Project description:Synaptic plasticity in the ventral tegmental area (VTA) is modulated by drugs of abuse and stress and is hypothesized to contribute to specific aspects of addiction. Both excitatory and inhibitory synapses on dopamine neurons in the VTA are capable of undergoing long-term changes in synaptic strength. While the strengthening or weakening of excitatory synapses in the VTA has been widely examined, the role of inhibitory synaptic plasticity in brain reward circuitry is less established. Here, we investigated the effects of drugs of abuse, as well as acute stress, on long-term potentiation of GABAergic synapses onto VTA dopamine neurons (LTP(GABA)). Morphine (10 mg/kg i.p.) reduced the ability of inhibitory synapses in midbrain slices to express LTP(GABA) both at 2 and 24 h after drug exposure but not after 5 days. Cocaine (15 mg/kg i.p.) impaired LTP(GABA) 24 h after exposure, but not at 2 h. Nicotine (0.5 mg/kg i.p.) impaired LTP(GABA) 2 h after exposure, but not after 24 h.

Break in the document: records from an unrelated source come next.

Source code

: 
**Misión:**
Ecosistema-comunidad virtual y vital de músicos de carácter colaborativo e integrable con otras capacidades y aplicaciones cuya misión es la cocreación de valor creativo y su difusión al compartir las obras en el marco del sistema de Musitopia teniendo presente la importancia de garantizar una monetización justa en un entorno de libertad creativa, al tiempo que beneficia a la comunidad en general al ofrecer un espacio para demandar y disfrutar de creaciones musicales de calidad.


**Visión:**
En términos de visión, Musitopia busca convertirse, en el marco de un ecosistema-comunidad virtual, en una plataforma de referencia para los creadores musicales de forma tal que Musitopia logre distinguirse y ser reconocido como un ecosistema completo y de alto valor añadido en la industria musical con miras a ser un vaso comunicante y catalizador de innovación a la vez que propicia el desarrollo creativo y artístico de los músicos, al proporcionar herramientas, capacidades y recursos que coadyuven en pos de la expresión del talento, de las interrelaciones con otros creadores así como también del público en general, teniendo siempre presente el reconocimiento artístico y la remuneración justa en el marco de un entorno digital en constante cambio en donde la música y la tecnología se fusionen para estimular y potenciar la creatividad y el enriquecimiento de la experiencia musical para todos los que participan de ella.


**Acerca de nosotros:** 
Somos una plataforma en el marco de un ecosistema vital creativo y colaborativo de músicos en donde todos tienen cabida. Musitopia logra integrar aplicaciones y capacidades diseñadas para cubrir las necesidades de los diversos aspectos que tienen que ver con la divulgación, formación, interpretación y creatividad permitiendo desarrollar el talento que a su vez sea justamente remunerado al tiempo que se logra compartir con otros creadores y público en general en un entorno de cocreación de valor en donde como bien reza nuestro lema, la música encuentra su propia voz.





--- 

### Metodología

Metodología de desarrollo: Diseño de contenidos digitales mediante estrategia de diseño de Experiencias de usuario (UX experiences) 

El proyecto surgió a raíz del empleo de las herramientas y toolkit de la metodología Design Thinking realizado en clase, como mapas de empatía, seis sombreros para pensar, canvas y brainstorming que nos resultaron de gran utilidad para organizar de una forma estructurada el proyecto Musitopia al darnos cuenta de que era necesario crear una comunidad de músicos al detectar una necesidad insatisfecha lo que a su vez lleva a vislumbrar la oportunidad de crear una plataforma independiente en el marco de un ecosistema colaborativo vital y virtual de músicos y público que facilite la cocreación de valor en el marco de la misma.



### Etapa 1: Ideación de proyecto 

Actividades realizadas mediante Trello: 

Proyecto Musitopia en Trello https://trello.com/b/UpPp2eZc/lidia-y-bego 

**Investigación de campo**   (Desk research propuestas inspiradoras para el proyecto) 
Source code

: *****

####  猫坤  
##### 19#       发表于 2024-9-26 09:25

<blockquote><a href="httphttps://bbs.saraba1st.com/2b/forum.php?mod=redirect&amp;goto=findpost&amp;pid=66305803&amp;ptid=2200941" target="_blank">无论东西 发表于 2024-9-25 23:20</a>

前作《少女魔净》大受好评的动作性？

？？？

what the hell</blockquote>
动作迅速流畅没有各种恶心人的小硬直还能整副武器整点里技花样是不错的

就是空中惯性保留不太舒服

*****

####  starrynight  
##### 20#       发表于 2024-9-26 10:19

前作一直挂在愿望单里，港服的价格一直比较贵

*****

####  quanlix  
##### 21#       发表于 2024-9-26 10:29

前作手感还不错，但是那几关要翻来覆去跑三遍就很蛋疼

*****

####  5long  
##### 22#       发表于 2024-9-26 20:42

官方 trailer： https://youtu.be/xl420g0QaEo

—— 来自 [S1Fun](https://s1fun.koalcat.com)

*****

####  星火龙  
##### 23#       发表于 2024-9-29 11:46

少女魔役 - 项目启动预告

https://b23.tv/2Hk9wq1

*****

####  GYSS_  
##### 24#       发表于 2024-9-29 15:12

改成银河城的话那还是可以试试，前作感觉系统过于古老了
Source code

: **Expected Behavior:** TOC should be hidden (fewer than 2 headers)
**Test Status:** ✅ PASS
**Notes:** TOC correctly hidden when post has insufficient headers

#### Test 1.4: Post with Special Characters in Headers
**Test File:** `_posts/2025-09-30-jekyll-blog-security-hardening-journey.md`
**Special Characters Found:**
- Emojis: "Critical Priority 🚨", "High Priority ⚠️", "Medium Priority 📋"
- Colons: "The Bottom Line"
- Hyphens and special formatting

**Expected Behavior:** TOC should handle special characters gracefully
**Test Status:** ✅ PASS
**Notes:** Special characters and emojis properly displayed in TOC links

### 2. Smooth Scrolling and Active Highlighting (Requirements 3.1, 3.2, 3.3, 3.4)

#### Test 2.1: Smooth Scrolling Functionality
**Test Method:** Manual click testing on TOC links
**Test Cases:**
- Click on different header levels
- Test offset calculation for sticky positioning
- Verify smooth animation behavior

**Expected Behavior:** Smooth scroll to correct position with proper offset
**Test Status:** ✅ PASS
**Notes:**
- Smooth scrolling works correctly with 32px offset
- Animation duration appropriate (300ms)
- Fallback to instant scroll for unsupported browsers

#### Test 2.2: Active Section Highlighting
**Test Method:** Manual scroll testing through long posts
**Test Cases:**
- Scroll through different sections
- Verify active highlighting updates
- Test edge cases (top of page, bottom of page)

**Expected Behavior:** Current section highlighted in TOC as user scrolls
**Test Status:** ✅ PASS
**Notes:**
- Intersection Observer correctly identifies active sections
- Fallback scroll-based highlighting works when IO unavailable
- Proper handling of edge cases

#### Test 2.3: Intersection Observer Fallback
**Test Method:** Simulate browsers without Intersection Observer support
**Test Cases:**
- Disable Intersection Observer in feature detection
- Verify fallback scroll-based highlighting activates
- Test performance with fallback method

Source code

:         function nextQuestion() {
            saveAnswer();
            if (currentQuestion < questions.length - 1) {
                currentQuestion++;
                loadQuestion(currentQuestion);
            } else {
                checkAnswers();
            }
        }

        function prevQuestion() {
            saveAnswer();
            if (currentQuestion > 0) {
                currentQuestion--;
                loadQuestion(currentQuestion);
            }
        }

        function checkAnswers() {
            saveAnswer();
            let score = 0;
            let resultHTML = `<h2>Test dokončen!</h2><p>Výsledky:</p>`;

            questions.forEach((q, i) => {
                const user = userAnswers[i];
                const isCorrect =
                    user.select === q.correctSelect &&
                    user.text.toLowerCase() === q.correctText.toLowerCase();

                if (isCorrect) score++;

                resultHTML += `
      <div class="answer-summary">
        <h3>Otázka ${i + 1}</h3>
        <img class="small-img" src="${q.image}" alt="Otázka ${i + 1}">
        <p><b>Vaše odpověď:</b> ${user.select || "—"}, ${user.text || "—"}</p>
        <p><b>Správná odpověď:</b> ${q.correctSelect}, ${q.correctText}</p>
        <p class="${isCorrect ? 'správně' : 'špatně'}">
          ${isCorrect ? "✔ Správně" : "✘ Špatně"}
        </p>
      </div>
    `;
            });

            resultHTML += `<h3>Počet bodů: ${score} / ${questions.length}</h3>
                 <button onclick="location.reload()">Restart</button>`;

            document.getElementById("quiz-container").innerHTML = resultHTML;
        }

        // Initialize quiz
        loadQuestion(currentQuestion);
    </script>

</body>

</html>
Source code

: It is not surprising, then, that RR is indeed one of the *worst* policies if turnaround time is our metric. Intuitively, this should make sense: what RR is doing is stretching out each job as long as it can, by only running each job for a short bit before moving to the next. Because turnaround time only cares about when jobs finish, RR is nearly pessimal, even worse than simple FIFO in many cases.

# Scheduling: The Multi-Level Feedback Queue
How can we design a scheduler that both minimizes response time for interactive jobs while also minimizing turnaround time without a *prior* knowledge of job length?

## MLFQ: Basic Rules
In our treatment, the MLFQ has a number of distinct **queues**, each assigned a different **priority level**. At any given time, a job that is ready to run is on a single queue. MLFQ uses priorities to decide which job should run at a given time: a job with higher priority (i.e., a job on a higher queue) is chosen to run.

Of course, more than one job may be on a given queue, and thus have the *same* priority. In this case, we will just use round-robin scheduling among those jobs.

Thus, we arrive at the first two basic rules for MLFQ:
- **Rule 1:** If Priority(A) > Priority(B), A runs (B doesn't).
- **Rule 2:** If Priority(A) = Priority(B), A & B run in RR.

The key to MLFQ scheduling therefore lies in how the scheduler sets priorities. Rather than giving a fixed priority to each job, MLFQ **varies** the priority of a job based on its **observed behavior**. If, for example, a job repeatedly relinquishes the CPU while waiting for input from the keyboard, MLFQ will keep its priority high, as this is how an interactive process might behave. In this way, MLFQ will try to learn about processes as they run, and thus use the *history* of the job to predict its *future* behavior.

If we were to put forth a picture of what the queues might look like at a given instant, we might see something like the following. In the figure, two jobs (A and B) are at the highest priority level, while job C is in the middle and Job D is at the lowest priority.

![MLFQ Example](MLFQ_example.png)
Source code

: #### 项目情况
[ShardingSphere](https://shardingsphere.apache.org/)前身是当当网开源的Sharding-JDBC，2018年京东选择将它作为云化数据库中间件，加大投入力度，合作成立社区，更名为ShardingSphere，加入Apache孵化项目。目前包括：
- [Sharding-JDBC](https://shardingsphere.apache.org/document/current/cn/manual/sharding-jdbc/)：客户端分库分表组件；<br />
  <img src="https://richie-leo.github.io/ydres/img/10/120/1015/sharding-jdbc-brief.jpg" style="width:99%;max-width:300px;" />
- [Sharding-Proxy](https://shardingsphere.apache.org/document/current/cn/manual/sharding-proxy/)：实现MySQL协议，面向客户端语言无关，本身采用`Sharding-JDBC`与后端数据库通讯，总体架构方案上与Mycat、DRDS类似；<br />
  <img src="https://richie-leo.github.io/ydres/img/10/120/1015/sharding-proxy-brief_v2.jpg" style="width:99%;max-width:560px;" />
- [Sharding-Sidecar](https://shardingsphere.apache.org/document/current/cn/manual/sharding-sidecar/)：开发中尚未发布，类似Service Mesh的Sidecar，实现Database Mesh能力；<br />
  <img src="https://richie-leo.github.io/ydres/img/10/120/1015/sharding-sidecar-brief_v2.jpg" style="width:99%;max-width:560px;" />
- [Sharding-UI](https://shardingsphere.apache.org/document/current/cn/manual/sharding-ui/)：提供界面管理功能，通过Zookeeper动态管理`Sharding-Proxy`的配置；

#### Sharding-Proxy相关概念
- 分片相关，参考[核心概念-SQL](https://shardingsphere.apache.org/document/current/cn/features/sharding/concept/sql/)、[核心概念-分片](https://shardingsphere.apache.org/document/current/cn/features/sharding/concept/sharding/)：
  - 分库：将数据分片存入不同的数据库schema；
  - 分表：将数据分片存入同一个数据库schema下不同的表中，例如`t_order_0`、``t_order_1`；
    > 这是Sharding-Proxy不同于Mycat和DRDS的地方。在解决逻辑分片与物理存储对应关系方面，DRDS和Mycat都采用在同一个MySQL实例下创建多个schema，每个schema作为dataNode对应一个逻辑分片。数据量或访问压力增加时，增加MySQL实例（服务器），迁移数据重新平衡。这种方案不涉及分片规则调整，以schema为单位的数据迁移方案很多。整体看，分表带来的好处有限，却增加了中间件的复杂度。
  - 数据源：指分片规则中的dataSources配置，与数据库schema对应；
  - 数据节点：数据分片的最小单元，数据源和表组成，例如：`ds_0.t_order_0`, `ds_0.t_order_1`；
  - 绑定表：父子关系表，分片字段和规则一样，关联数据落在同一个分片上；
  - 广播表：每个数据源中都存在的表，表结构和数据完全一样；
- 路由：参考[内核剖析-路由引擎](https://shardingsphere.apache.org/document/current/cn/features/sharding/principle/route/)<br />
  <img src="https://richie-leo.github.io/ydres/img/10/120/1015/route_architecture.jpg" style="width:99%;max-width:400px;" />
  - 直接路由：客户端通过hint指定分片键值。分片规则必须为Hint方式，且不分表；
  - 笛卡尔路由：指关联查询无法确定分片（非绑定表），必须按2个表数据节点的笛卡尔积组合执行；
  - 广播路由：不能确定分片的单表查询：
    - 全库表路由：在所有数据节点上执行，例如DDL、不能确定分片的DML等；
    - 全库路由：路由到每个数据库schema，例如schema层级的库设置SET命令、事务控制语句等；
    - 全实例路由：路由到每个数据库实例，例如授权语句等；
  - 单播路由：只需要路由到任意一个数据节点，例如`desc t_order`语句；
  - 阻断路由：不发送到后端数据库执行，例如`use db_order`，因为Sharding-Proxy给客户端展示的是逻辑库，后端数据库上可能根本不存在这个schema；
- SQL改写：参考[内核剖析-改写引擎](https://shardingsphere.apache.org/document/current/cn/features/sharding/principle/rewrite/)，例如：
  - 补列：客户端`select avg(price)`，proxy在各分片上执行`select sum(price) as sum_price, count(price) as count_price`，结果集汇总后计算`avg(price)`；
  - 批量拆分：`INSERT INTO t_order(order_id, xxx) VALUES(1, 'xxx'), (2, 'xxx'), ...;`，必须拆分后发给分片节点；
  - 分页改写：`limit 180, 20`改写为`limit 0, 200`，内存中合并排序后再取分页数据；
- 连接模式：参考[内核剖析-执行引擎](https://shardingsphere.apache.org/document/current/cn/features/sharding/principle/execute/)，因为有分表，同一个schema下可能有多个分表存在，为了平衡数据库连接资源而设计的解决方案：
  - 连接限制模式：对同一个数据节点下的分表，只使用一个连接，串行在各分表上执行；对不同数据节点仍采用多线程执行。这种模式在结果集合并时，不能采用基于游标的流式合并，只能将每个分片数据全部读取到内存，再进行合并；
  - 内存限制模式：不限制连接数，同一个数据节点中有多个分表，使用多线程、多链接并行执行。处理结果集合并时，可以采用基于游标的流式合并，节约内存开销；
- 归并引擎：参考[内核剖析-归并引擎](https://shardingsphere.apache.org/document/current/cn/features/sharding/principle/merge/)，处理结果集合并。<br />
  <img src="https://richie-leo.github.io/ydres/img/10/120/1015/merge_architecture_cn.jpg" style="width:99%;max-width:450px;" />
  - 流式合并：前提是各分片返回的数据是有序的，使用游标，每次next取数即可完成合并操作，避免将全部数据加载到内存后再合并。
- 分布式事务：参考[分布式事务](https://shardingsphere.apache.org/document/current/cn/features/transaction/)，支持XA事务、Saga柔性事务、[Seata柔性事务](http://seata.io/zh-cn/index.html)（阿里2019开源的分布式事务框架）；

Furthermore, LTP(GABA) was completely blocked 24 h following brief exposure to a stressful stimulus, a forced swim task. Our data suggest that drugs of abuse and stress trigger a common modification to inhibitory plasticity, synergizing with their collective effect at excitatory synapses. Together, the net effect of addictive substances or stress is expected to increase excitability of VTA dopamine neurons, potentially contributing to the early stages of addiction.